Desde a primeira aparição da casa, ainda no começo da trama, sentimos pela câmera de Joachim Trier, uma forte presença, quase que como algo substancialmente corpóreo, transcendendo volume. Ainda mais, quando temos nossas duas protagonistas femininas dentro dos limites do grande casarão, que antes delas foi abrigo de duas forças intelectuais e criativas.
Na parte interna da casa, no cerne de Valor Sentimental, encontra-se o sumo dessa história que expressa vividamente todo um fardo de seguir em frente, carregando um peso que veio antes da própria consciência.
Estamos falando aqui, diretamente, a respeito de trauma transgeracional, que são os efeitos psicológicos e fisiológicos que o trauma experimentado por alguns indivíduos tem sobre as gerações subsequentes. O principal modo de transmissão é o ambiente familiar compartilhado do infante, causando alterações psicológicas, comportamentais e sociais no indivíduo.

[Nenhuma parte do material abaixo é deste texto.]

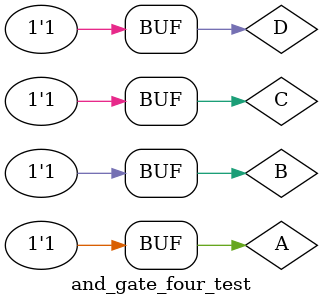
<source format=v>
`timescale 1ns / 1ps
module and_gate_four_test();

    reg A,B,C,D;
    
    wire o;
    
    and_gate_four uut(.i_1(A), .i_2(B), .i_3(C), .i_4(D), .o(o) );
    
    initial begin
    
        A=0; B=0; C=0; D=0; #100;
        A=0; B=0; C=0; D=1; #100; 
        A=0; B=0; C=1; D=0; #100;
        A=0; B=0; C=1; D=1; #100; 
        A=0; B=1; C=0; D=0; #100; 
        A=1; B=1; C=0; D=1; #100; 
        A=1; B=1; C=1; D=0; #100; 
        A=1; B=1; C=1; D=1; #100;
    end

endmodule

</source>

O trauma transgeracional também pode ser uma experiência coletiva que afeta grupos de pessoas que compartilham uma identidade cultural (por exemplo, etnia, nacionalidade ou identidade religiosa). Sendo aplicado a famílias individuais ou a díades individuais de pais e filhos. Por exemplo, sobreviventes de abuso infantil e tanto sobreviventes diretos do trauma coletivo quanto membros das gerações subsequentes podem desenvolver transtorno de estresse pós-traumático (TEPT).
Os efeitos dessa patologia manifestam-se através de sintomas psicológicos, comportamentais, físicos e sociais, que vão: da ansiedade, depressão, hipervigilância, medo sem causa aparente, dificuldade em relacionamentos, padrões repetitivos de relacionamento (como violência), isolamento, dificuldade de conexão a abuso de substâncias, automutilação, dores crônicas, distúrbios autoimunes e alterações hormonais.
Contudo, existem maneiras de saber como lidar com tudo isso. Primeiramente, é necessário reconhecer tal verdade e entender que este sofrimento pode ter raízes em um passado familiar; depois, buscar ajuda psicanalítica ou terapêutica para ajudar a processar essas heranças; e, finalmente, desenvolver novos recursos para lidar com o sofrimento e construir um futuro diferente, quebrando o ciclo.
Assim, é inspirada a maneira como Joachim Trier dissertou, sutilmente, a possibilidade de resiliência para pai e filhas, usando do cinema – que também poderia ser qualquer outra forma artística – como uma plataforma para nivelar os elementos envolvidos, proporcionando uma chance de reflexão sobre o eu próprio, assim como também daqueles que vieram antes de nós.
Pela resolução de Valor Sentimental, observamos que, talvez, toda uma experiência, real ou cinematográfica, não necessariamente precisa ser vivida ou sentida novamente, pelos mesmos lugares costumeiros de nosso passado e história. Por vezes, é mais saudável se retirar daquele lugar que representou um incômodo tão grande, remodelando para que aquilo que nunca foi, finalmente, seja.
Como resultado, aquela velha estrutura, agora, de cara nova, se faz palco para uma representação que foge não apenas de nossos vícios comportamentais individuais, como daqueles que não tiveram a oportunidade de conhecerem a si mesmos. Pelos olhos de Joachim Trier e seu competente elenco, não existe algo de (mais) valor sentimental do que isso, na experiência humana.